Push deliberately rides a PushTokenProvider seam rather than importing a messaging library directly. Your app owns the Firebase/FCM plugin; the SDK just asks it for a token. This keeps Firebase’s native code out of hosts that don’t want push.
  • React Native — push lives in a separate package, @clariodesk/react-native-push, so Firebase never autolinks into a headless host’s binary.

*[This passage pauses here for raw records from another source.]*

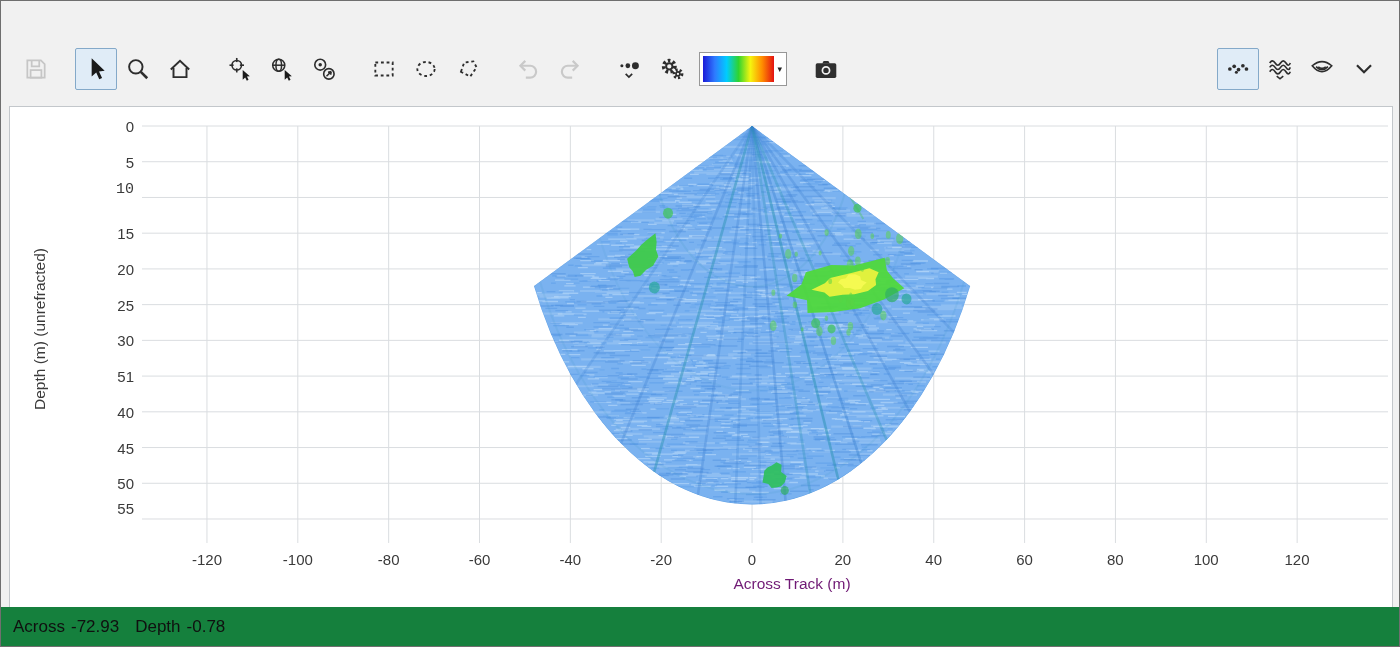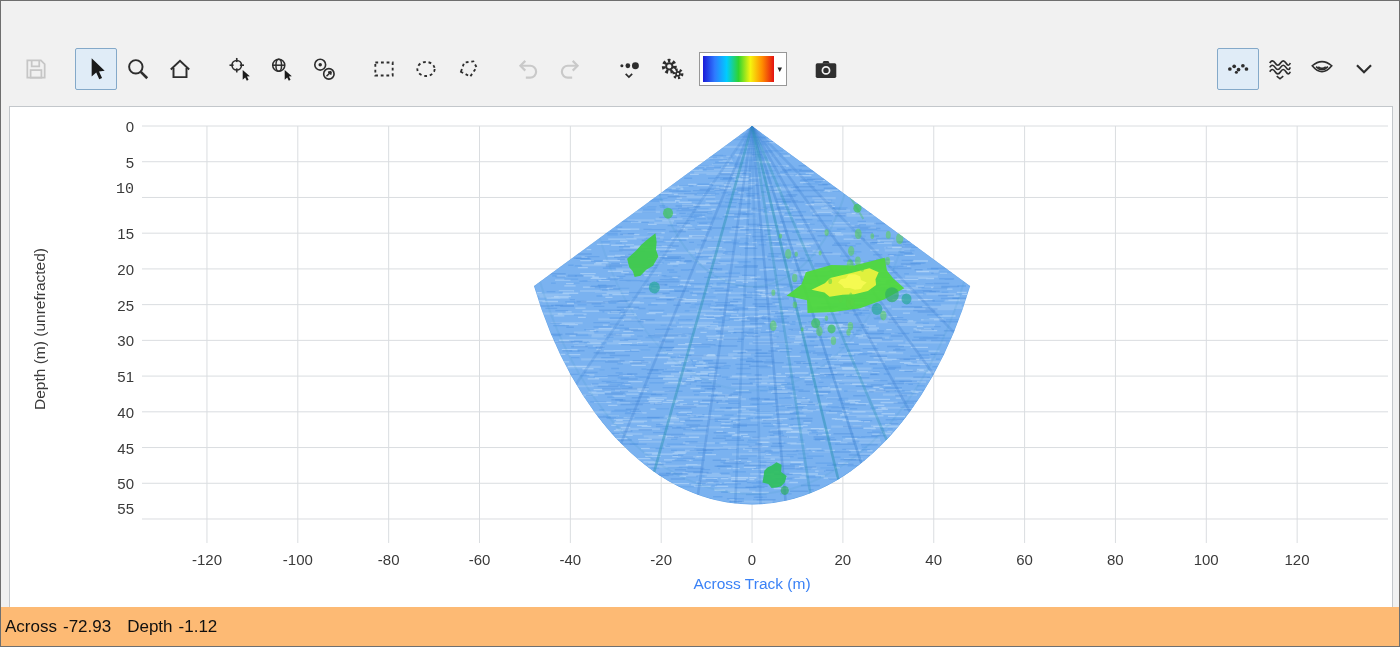--- a/index.html
+++ b/index.html
@@ -19,25 +19,25 @@
   .spacer{flex:1}
   .cmap-btn{width:88px;height:34px;background:#fff;border:1px solid #979797;display:flex;align-items:center;
             padding:3px 4px 3px 3px;gap:3px;flex:none;cursor:default}
   .cmap-grad{flex:1;height:100%}
   .cmap-caret{font-size:9px;color:#222;flex:none}
   .plot-panel{position:absolute;left:8px;top:105px;width:1384px;height:503px;background:#fff;border:1px solid #c3c7cb}
   .grid-area{position:absolute;left:132px;top:8px;width:1246px;height:428px}
   .grid-area svg{display:block;width:100%;height:100%}
   .xtick{position:absolute;top:444px;transform:translateX(-50%);font-size:15px;color:#3a3a3a;white-space:nowrap}
   .ytick{position:absolute;left:36px;width:88px;text-align:right;transform:translateY(-50%);font-size:15px;color:#3a3a3a}
-  .xlabel{position:absolute;left:742px;top:468px;transform:translateX(-50%);font-size:15.5px;color:#3b82f6;white-space:nowrap}
+  .xlabel{position:absolute;left:782px;top:468px;transform:translateX(-50%);font-size:15.5px;color:#701a75;white-space:nowrap}
   .ylabel{position:absolute;left:30px;top:222px;transform:translate(-50%,-50%) rotate(-90deg);
           font-size:15.5px;color:#3a3a3a;white-space:nowrap}
   .statusbar{position:absolute;left:0;bottom:0;width:100%;height:39px;display:flex;align-items:center;
-             padding-left:4px;font-size:17px;color:#101010;background:#fdba74}
+             padding-left:12px;font-size:17px;color:#101010;background:#15803d}
   .statusbar .lbl{margin-right:6px}
   .statusbar .val{margin-right:16px}
   .icon{display:block}
 </style>
 </head>
 <body>
 
 <div class="window">
 
 
@@ -340,16 +340,16 @@
       <div class="ytick" style="top: 304.82px;">40</div>
       <div class="ytick" style="top: 340.548px;">45</div>
       <div class="ytick" style="top: 376.275px;">50</div>
       <div class="ytick" style="top: 401px;">55</div>
     </div>
 
   <div class="statusbar">
     <span class="lbl">Across</span>
     <span class="val">-72.93</span>
     <span class="lbl">Depth</span>
-    <span class="val">-1.12</span>
+    <span class="val">-0.78</span>
   </div>
 
 </div>
 
 </body></html>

See the RN push guide.
  • Flutter — the PushTokenProvider abstraction lets you hand the SDK an FCM token without the SDK depending on firebase_messaging.

Delivery

End-user push goes out via FCM HTTP v1. iOS is reached through FCM → APNs. Each customer uploads their own service-account JSON per app in the dashboard, so notifications come from your own Firebase project. The backend is presence-aware: if the user is actively connected, the push is suppressed (they’re already seeing the reply live).

Handling a tap

Route ClarioDesk messages in your shared push handler so they don’t collide with your app’s own notifications, then deep-link on tap:
// In your push handler:
ClarioDesk.handlePushPayload(payload);
React Native: registering the background message handler in index.js at startup is the #1 push setup-failure cause. Make sure it runs at app entry, not inside a component.
See the RN push guide for the full Firebase wiring.